What is expected: In the data below, one line contains "Individual function tester" and a later one contains "- This file". Print both, with every line between them, exactly and alone.

Input data:
- - - - - - -

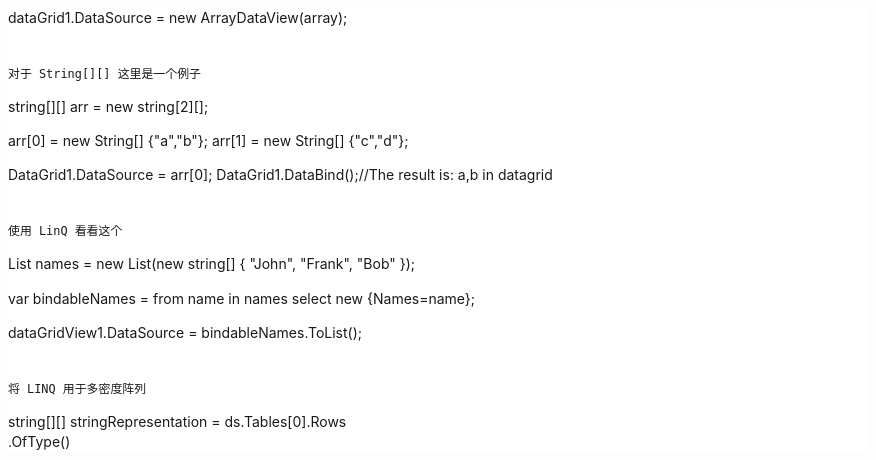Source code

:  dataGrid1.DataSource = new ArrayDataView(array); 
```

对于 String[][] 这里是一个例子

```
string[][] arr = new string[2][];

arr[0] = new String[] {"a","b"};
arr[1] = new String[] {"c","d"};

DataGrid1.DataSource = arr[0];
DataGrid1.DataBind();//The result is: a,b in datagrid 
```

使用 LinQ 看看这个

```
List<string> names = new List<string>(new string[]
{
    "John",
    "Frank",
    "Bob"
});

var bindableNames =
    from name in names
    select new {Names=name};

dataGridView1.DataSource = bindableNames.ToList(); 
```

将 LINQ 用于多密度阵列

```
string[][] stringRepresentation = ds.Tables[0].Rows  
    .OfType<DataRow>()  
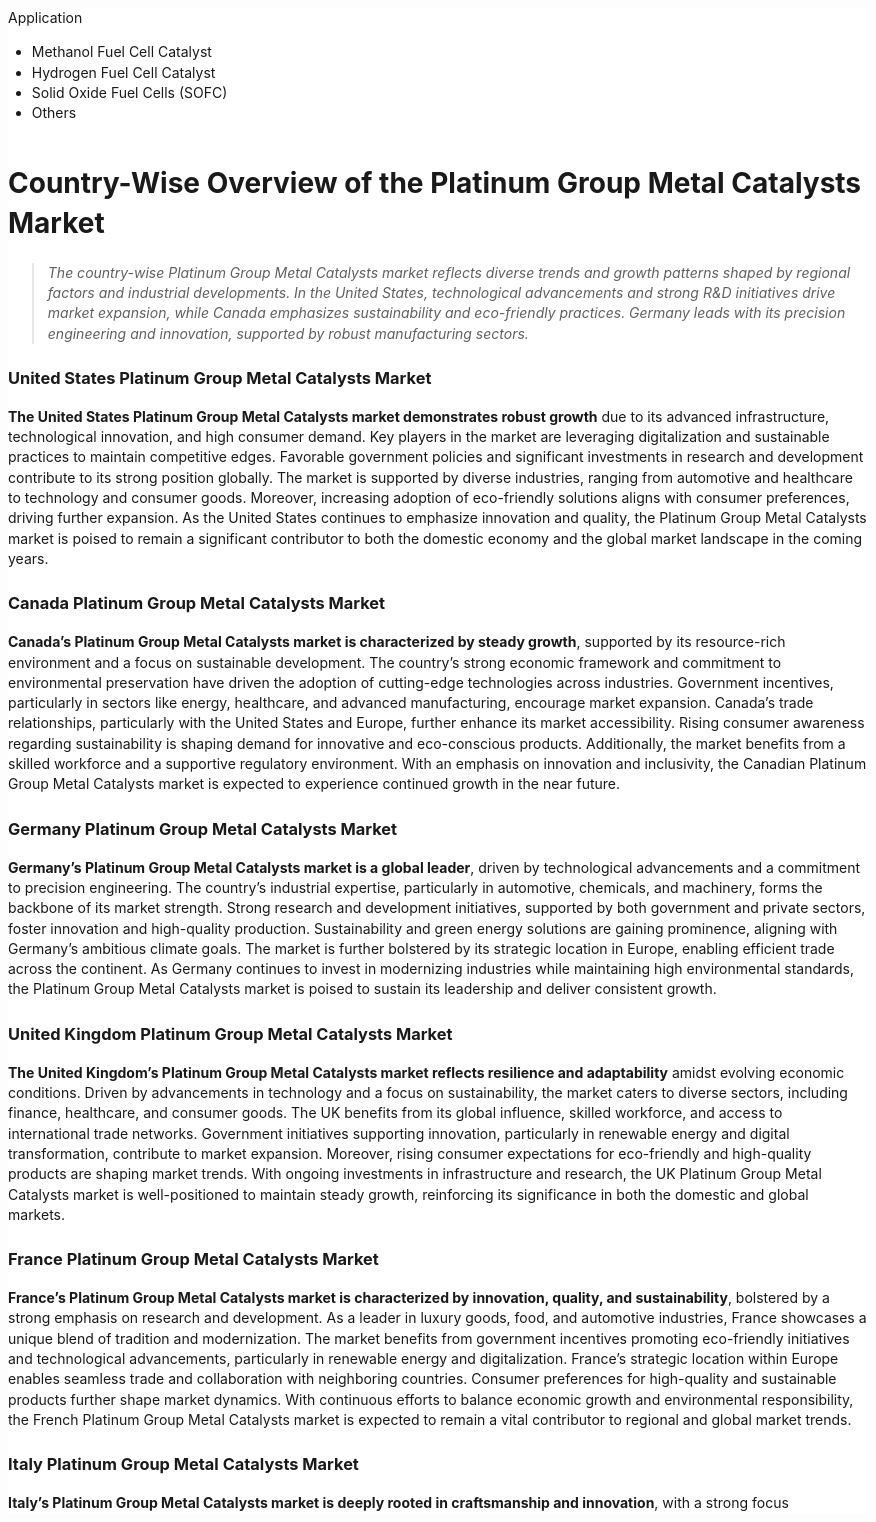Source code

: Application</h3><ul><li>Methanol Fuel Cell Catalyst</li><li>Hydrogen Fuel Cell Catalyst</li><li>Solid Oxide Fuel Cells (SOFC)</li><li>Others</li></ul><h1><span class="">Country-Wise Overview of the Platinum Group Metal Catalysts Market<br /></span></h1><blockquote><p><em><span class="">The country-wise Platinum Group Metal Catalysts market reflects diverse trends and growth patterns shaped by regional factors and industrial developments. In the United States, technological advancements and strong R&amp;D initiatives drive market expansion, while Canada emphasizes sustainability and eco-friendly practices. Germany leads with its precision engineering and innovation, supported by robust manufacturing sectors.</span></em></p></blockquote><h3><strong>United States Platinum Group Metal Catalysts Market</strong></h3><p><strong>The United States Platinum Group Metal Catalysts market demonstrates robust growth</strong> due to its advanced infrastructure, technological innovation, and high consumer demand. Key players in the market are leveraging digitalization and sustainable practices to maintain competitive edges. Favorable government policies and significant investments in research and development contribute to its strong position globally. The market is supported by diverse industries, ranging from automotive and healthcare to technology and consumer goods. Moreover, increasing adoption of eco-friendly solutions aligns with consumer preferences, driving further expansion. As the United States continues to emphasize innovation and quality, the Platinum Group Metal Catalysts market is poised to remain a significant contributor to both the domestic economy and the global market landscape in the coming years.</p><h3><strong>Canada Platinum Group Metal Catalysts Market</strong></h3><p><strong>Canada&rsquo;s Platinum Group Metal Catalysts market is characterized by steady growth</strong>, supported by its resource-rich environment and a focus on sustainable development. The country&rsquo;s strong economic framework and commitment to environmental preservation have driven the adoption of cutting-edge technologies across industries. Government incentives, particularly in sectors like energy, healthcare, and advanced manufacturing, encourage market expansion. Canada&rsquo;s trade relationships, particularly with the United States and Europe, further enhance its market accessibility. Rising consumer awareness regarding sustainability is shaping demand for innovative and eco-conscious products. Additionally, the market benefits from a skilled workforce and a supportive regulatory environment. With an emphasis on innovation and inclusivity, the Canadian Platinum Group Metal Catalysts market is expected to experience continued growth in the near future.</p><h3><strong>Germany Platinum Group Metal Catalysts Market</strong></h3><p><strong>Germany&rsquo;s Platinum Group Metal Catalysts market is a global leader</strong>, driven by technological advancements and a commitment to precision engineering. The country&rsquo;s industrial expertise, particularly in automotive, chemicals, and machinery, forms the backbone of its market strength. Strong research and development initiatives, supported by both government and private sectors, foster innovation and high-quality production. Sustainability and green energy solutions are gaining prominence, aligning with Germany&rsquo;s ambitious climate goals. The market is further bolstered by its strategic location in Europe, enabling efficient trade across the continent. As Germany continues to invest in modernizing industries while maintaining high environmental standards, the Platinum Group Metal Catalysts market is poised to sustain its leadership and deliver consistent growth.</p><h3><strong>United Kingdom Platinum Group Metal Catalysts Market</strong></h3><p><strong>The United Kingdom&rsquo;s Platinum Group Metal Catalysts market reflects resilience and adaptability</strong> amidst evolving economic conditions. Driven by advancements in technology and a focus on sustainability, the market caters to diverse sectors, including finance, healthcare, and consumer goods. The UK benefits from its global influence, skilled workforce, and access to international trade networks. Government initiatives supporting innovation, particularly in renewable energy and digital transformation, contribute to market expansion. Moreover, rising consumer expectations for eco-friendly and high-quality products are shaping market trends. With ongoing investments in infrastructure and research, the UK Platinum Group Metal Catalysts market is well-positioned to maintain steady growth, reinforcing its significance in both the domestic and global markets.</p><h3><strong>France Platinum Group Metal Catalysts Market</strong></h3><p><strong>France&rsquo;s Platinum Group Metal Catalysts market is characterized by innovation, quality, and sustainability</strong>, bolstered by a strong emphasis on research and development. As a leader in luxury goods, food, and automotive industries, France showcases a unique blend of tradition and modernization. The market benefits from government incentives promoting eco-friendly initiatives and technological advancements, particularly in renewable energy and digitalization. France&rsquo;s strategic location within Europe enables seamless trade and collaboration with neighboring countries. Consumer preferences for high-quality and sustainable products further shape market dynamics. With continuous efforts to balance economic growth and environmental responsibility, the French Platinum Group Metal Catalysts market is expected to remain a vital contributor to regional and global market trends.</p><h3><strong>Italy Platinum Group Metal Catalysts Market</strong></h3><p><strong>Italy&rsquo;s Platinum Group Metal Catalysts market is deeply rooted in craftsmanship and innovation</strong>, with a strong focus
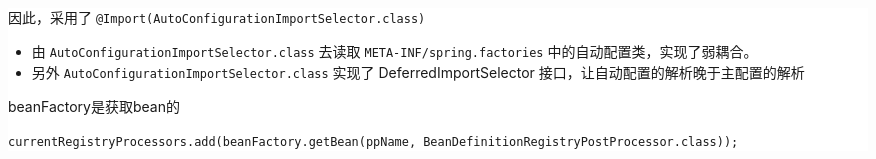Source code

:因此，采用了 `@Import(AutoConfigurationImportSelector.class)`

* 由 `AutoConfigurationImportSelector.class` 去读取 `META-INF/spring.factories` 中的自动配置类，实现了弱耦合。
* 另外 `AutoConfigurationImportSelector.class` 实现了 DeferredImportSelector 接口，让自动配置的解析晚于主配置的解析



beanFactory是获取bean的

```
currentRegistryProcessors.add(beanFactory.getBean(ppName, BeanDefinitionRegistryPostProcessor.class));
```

- - - - - - -

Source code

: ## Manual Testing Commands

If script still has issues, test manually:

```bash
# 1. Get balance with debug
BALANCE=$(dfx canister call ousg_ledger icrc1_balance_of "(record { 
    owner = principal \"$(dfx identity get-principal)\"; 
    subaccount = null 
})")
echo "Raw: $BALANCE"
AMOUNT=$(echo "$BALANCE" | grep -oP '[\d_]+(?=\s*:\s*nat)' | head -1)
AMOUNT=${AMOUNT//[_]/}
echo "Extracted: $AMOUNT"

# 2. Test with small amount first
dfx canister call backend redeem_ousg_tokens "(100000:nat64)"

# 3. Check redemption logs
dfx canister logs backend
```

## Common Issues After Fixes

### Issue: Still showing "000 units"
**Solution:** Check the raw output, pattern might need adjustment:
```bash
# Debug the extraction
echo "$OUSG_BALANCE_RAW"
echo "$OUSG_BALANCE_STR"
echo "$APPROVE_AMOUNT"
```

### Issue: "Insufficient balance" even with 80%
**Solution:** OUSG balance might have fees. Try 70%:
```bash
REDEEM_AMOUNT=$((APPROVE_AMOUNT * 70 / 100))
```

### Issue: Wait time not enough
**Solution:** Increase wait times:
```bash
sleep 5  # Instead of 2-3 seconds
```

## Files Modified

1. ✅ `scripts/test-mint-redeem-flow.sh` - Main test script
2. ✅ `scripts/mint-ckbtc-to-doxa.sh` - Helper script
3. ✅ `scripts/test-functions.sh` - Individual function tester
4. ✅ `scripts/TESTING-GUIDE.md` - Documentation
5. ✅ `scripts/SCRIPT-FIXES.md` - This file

- - - - - - -

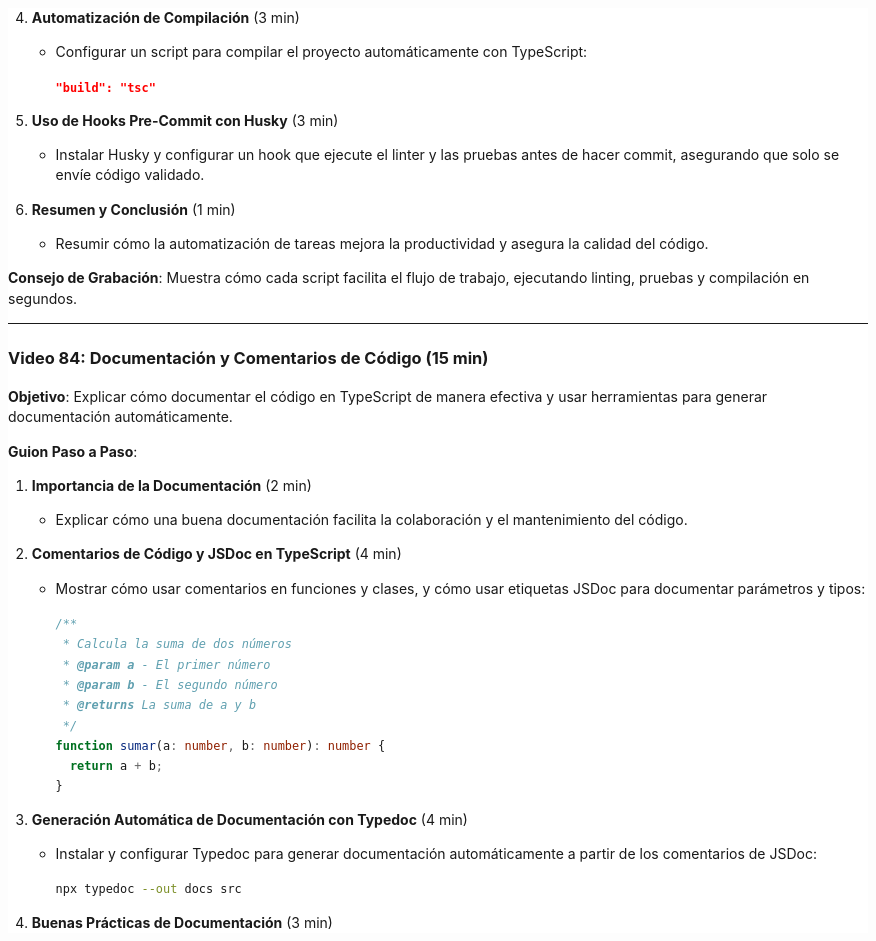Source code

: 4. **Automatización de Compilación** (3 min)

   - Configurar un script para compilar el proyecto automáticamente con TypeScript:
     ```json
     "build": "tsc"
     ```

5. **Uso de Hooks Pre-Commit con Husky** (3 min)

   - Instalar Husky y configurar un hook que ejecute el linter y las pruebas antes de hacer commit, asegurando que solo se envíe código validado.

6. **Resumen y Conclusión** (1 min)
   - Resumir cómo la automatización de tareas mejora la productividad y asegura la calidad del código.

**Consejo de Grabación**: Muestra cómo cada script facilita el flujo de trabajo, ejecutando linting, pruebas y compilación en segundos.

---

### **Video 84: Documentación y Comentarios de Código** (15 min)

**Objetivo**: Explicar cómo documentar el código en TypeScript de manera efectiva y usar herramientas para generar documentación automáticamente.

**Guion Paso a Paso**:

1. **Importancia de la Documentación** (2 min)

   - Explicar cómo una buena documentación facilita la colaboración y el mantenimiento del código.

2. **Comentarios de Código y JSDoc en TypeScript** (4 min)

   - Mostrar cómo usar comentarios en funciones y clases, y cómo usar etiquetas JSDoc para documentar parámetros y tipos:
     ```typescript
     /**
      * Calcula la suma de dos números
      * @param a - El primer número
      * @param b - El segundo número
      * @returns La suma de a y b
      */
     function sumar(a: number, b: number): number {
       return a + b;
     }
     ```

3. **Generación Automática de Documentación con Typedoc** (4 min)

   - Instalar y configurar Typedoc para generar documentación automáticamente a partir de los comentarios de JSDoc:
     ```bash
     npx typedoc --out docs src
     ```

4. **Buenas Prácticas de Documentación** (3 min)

- - - - - - -

Task output:
3. ✅ `scripts/test-functions.sh` - Individual function tester
4. ✅ `scripts/TESTING-GUIDE.md` - Documentation
5. ✅ `scripts/SCRIPT-FIXES.md` - This file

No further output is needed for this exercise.